## [TASK TO CARRY OUT]
Using the entries that follow, state how many lines contain the word "votre". The response is that number and nothing more.

[Dataset excerpts]
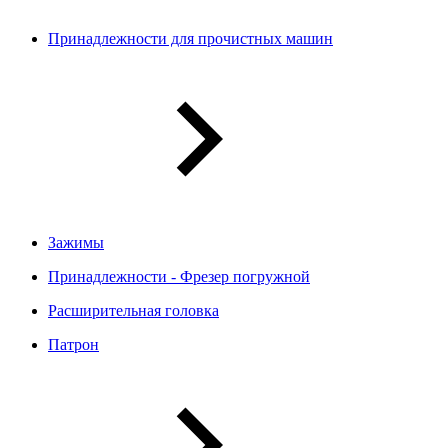
Принадлежности для прочистных машин
Зажимы
Принадлежности - Фрезер погружной
Расширительная головка
Патрон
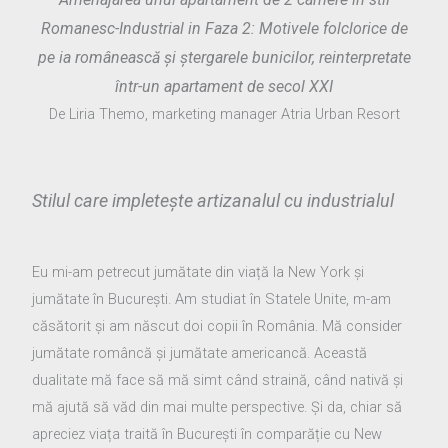
Romanesc-Industrial in Faza 2: Motivele folclorice de
pe ia românească și ștergarele bunicilor, reinterpretate
într-un apartament de secol XXI
De Liria Themo, marketing manager Atria Urban Resort
Stilul care impletește artizanalul cu industrialul
Eu mi-am petrecut jumătate din viață la New York și
jumătate în București. Am studiat în Statele Unite, m-am
căsătorit și am născut doi copii în România. Mă consider
jumătate româncă și jumătate americancă. Această
dualitate mă face să mă simt când straină, când nativă și
mă ajută să văd din mai multe perspective. Și da, chiar să
apreciez viața traită în București în comparăție cu New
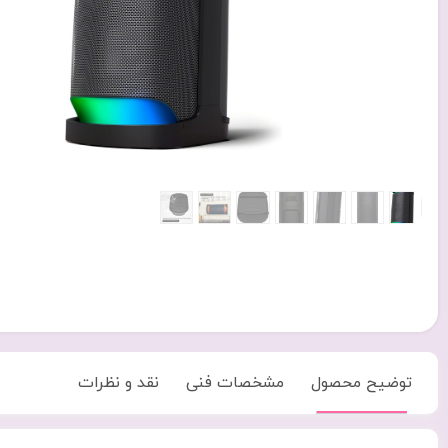
توضیح محصول
مشخصات فنی
نقد و نظرات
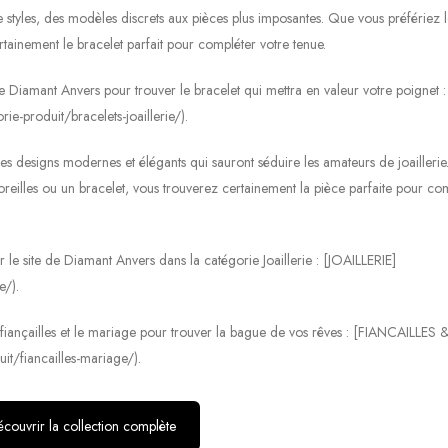
e styles, des modèles discrets aux pièces plus imposantes. Que vous préfériez l
rtainement le bracelet parfait pour compléter votre tenue.
 de Diamant Anvers pour trouver le bracelet qui mettra en valeur votre poignet :
ie-produit/bracelets-joaillerie/).
des designs modernes et élégants qui sauront séduire les amateurs de joailleri
reilles ou un bracelet, vous trouverez certainement la pièce parfaite pour co
le site de Diamant Anvers dans la catégorie Joaillerie : [JOAILLERIE]
e/).
es fiançailles et le mariage pour trouver la bague de vos rêves : [FIANCAILLES 
t/fiancailles-mariage/).
couvrir la collection complète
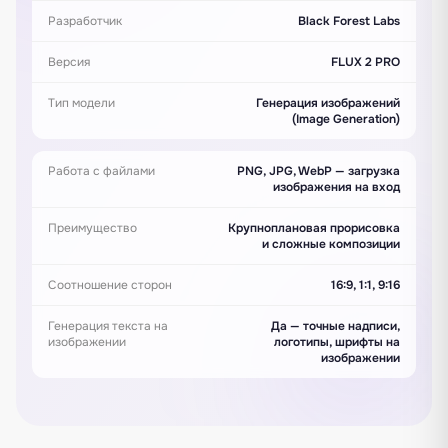
Разработчик
Black Forest Labs
Версия
FLUX 2 PRO
Тип модели
Генерация изображений
(Image Generation)
Работа с файлами
PNG, JPG, WebP — загрузка
изображения на вход
Преимущество
Крупноплановая прорисовка
и сложные композиции
Соотношение сторон
16:9, 1:1, 9:16
Генерация текста на
Да — точные надписи,
изображении
логотипы, шрифты на
изображении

## [TASK SOLUTION]
2